Beyond the good news on new homes

Originally posted on my blog for Inside Housing on November 14.

There was good news and bad news for the government in a new housing statistics out this week that illustrate the scale of the issues it still needs to address.

The good news is that housebuilding in England is up again: there were 241,000 net additional dwellings in 2018/19, an increase of 9% in the last 12 months and 93% in the last six years.

Net additional dwellings make up the government’s preferred measure of housing output and add together new build completions, conversions and change of use less demolitions.

That total is not just higher than at the previous peak of output before the financial crisis and credit crunch – it is also the highest total recorded since the government started collecting the data in this way in 1991/92.

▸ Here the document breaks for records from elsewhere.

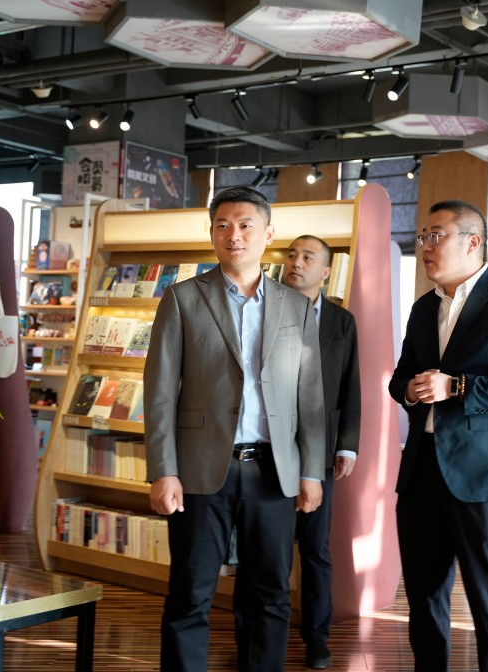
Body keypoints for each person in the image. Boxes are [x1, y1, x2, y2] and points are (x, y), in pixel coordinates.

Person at [144, 186, 326, 672]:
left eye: (246, 225)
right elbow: (159, 392)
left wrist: (312, 472)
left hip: (273, 472)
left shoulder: (296, 306)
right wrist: (163, 470)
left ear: (269, 234)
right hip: (200, 470)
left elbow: (310, 398)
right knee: (190, 592)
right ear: (211, 234)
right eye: (222, 225)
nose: (234, 235)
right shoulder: (182, 298)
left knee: (270, 595)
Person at [388, 199, 488, 672]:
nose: (425, 246)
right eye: (422, 237)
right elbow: (400, 378)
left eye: (435, 236)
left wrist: (457, 387)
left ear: (472, 242)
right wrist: (411, 391)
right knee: (423, 599)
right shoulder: (424, 308)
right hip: (421, 471)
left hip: (485, 477)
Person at [242, 234, 361, 670]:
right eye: (291, 254)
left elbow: (350, 385)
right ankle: (250, 639)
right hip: (264, 450)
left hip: (318, 452)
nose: (296, 262)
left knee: (314, 549)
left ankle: (317, 637)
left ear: (326, 271)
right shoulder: (259, 310)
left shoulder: (341, 321)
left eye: (308, 257)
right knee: (258, 551)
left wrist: (347, 444)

Significantly, for the first time total net additions are higher than the 240,000 a year target that the last Labour government set in the wake of Kate Barker’s landmark review of housing supply in 2004

True, the big increase over the last six years also reflects just how low output had sunk in the wake of the credit crunch, and true a housing market downturn and recession in the building industry could yet derail progress.

However, with more recent council tax data indicating that annual output may now be over 250,000, the government’s target of 300,000 new homes a year by the mid-2020s no longer looks completely outlandish.

Indeed, a separate report from the Home Builders Federation (HBF) estimates that planning permissions were issued for 380,000 new homes in England in the year to June.

Housing secretary Robert Jenrick was quick to welcome the figures and make a campaigning point for the general election:

One more bit of good news is that the bulk of the net additions came from new build completions (213,660) rather than conversions of questionable quality (14,107 were delivered via permitted development, which was only a slight increase on 2017/18).

However, focussing purely on how many new homes were delivered does not tell us much about how the government is doing on other housing issues.

For starters, how many of the new homes delivered in the last few years are in blocks with flammable cladding that have left residents living in fear and leaseholders unable to remortgage or sell their homes?

The latest statistics on the remediation of blocks with aluminium composite material (ACM) cladding make for more grim reading.

Work was only completed on four blocks in October taking the total remediated to 118 – but there are still 318 buildings that are yet to be remediated.

In the social sector work has been completed on 61 out of 159 blocks but there are still 15 where work has not even started.

In the private residential sector, remediation has only been finished on 15 out of 184 blocks and has not started on 144.

Incredibly, some 28 months after Grenfell, there are even still 11 private residential buildings where ‘the cladding status is still to be confirmed’.

That is a reminder if any were needed of the problems facing blocks with other types of cladding that have yet to be addressed.

Labour’s shadow housing secretary John Healey was quick to make a campaigning point of his own on this issue:

To fire safety, add affordability and homes for those who are most in need..

Separate statistics on affordable housing supply are due out next week but it’s figures buried in the data on local authority revenue expenditure that really give pause for thought here.

Because the welcome increase in net additional dwellings was mirrored by a soaring bill for homeless families in temporary accommodation.

Analysis of the data by Shelter shows that local authorities in England spent £1.1 bn in 2018/19, an increase of 9% on last year and 78% in the last five years.

Almost a third of that – £344m – went on bed and breakfast and that total has more than doubled in the last five years.

And of that total spending on temporary accommodation, local authorities had to find £280m from their own resources. That figure too has more than doubled in the last five years.

In another illustration of the scale of the problem, councillors in Enfield heard this week that one of the borough’s residents has been in ‘temporary’ accommodation for 21 years.

So three cheers for the rise in net additional dwellings is very welcome news but nobody should get carried away.